Five years ago, Glanders took a gamble of a different kind, forming his own environmental consulting and engineering firm. What began as Hoosier Environmental Services with four employees and $300,000 in revenues, is now August Mack Environmental Inc., an Indianapolis-based company with 40 employees and offices in three states that expects to have revenues of $6 million this year.

While the dramatic growth has been welcome, the original name did pose an identity problem. The term "Hoosier," after all, has an entirely different meaning in many other parts of the country. "When we started to cross state lines with our marketing and our new offices, we ran into some resistance," Glanders says. "The name didn't carry well. It was too territorial."

So Glanders and partner Brian Petriko, vice president of operations for the firm, sat down and mulled over new monikers. After deciding against several high-tech sounding names, they chose names from relatives who were businessmen: "August" (Glanders' grandfather's name, and his middle name) and "Mack" (Petriko's grandfather's last name).

August Mack's services include:

* investigating sites for potential environmental contamination;

* remedial action to clean up any problems that are found, whether August Mack does the cleanup itself or provides project supervision;

* above-ground and underground tank management;

* industrial hygiene consulting;

* pollution control.

Last year the company did more than 500 "jobs," ranging from simple soil tests to major pollution control projects. The company's client base has doubled in the past couple of years, with about half its work being done for industrial clients, 20 percent for petroleum-industry clients and the rest divided between lending institutions, the state and municipal entities. Among others, August Mack has done business with Ford Motor Co., General Motors and Eli Lilly & Co.

August Mack's success has hardly been luck. The company has focused on a core market of 25 to 30 industrial clients, assembled a qualified staff able to handle their diverse needs, built strong bonds with those clients with the help of a stable work force, and benefited from that core group's referrals.

Glanders admits that the increasing awareness environmental issues have received in recent years has helped and August Mack has used its marketing to educate potential clients.

"It's not the strong sell," Glanders says. "That's not going to work. It's got to be more of a consultative-type selling and that's what we're trying to do--consult and help solve their problems."

_EXCERPTED RECORDS_.
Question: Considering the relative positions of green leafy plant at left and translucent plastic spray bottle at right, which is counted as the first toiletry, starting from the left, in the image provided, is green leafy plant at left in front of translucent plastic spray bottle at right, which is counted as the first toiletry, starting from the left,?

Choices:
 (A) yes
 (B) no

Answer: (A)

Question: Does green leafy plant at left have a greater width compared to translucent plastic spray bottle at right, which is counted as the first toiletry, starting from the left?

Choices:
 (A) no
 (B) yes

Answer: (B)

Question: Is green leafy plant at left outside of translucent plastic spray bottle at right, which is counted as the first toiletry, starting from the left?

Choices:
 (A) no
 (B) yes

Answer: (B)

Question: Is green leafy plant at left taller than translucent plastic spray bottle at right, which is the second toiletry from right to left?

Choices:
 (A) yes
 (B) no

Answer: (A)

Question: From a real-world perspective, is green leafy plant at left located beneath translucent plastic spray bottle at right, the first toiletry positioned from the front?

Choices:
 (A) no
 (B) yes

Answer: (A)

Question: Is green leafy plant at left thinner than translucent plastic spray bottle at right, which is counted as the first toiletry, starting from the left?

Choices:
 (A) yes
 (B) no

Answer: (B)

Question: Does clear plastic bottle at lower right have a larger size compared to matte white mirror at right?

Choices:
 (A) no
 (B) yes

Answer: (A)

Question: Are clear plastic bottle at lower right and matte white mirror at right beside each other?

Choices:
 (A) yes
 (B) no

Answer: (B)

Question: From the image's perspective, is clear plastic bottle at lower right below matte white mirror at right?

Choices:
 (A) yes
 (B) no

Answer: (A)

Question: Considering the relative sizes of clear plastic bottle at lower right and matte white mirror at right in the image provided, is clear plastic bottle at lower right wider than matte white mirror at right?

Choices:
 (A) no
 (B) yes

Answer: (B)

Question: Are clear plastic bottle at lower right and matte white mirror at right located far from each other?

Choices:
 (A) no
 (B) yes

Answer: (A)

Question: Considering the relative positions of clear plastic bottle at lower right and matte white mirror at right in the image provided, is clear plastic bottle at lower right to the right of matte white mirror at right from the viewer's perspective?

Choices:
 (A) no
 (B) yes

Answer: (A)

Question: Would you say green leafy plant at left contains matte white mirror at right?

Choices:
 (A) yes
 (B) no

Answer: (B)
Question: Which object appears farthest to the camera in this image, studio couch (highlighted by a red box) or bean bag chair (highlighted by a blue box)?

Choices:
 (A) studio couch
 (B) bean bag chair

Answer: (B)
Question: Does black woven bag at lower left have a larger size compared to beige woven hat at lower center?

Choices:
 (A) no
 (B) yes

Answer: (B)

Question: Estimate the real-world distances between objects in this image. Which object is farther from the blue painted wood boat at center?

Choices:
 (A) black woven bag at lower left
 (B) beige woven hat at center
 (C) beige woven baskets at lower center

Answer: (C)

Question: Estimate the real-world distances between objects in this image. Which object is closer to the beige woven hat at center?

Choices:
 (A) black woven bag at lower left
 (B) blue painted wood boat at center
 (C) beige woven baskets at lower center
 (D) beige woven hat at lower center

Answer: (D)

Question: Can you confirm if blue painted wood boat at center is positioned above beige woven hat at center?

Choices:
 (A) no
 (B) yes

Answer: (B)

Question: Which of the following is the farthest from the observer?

_DIRECTIVES_.
- a) Please explain in one to three sentences why, according to the company profile, the firm dropped the name Hoosier Environmental Services.
- b) Locate each line in the entries that contains the string "located", and copy those lines.

_PROBLEM SOLUTIONS_.
- a) The term "Hoosier" has an entirely different meaning in many other parts of the country, so when the firm began marketing and opening offices across state lines, it ran into resistance. As Glanders put it, the name didn't carry well and was too territorial.

- b)
Question: From a real-world perspective, is green leafy plant at left located beneath translucent plastic spray bottle at right, the first toiletry positioned from the front?
Question: Are clear plastic bottle at lower right and matte white mirror at right located far from each other?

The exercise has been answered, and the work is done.